R/R Ibrutinib patients had a median follow up of 28.5 months. About a quarter (27.5%, n=34) of patients experienced at least 1 dose reduction, mainly due to AEs (n=30 [88%]) (Figure 1). The most common AEs leading to the first dose reductions were gastrointestinal (GI) disorder (43%), fatigue (23%), , and arthralgia/myalgia/musculoskeletal pain (17%) (Table 2). Treatment discontinuation was reported in 40% of patients, with over half due to AEs (58%) rather than disease progression (18%). The most common AEs leading to discontinuation were GI disorders (31%), atrial fibrillation (24%), and infections (21%) (Table 2). Median time to the first dose reduction in R/R patients was 3.1 months. Among patients who discontinued ibrutinib, median DOT was 9 months; with median DOT of 6 months for those who discontinued because of AEs and 30.2 months for those who discontinued because of progression.
Dose reductions and discontinuations were frequent in CLL patients receiving ibrutinib in routine clinical practice. Compared with ibrutinib clinical trial data at a similar follow-up time, AEs were the most common reasons leading to discontinuation of ibrutinib rather than disease progression. The rates of dose reduction and discontinuations due to AEs in our study were higher than in clinical trials and were consistent with other real-world studies, indicating similar patterns in both community and academic settings.

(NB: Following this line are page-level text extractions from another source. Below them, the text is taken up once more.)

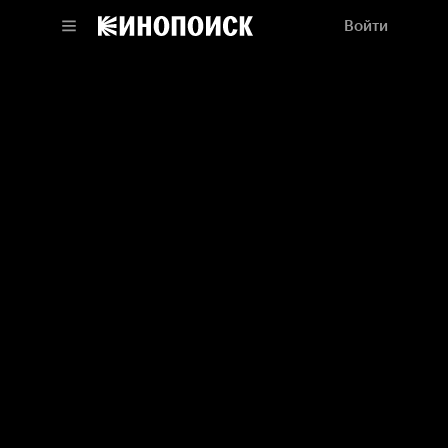
Войти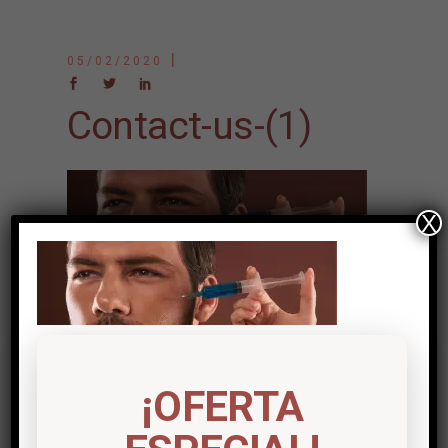
05/02/2020
Contact-us-(1)
X
Post a comment
Lo siento, debes estar
conectado
para
¡OFERTA
publicar un comentario.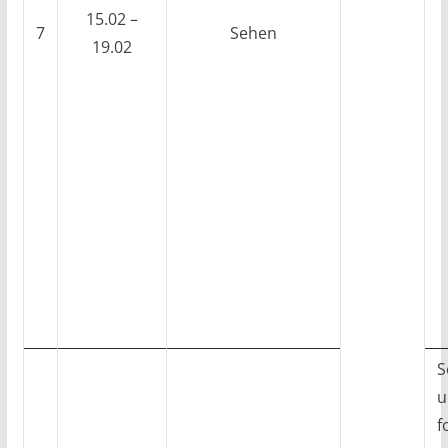
15.02 –
7
Sehen
19.02
S
u
f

Disclosures: Hou: Verastem: Membership on an entity's Board of Directors or advisory committees; Genentech: Consultancy, Other: PI; AbbVie: Consultancy, Other: PI; AstraZeneca: Membership on an entity's Board of Directors or advisory committees, Research Funding. Ryan: AstraZeneca: Current Employment, Current equity holder in private company. Du: AstraZeneca: Other: Grant. Fang: AstraZeneca: Other: Grant. Marks: Sanofi: Research Funding. Page: AstraZeneca: Other: Grants. Peng: AstraZeneca: Other: Grant. Szymanski: AstraZeneca: Current Employment, Other: Stockholder. Le: AstraZeneca: Current Employment, Current equity holder in private company.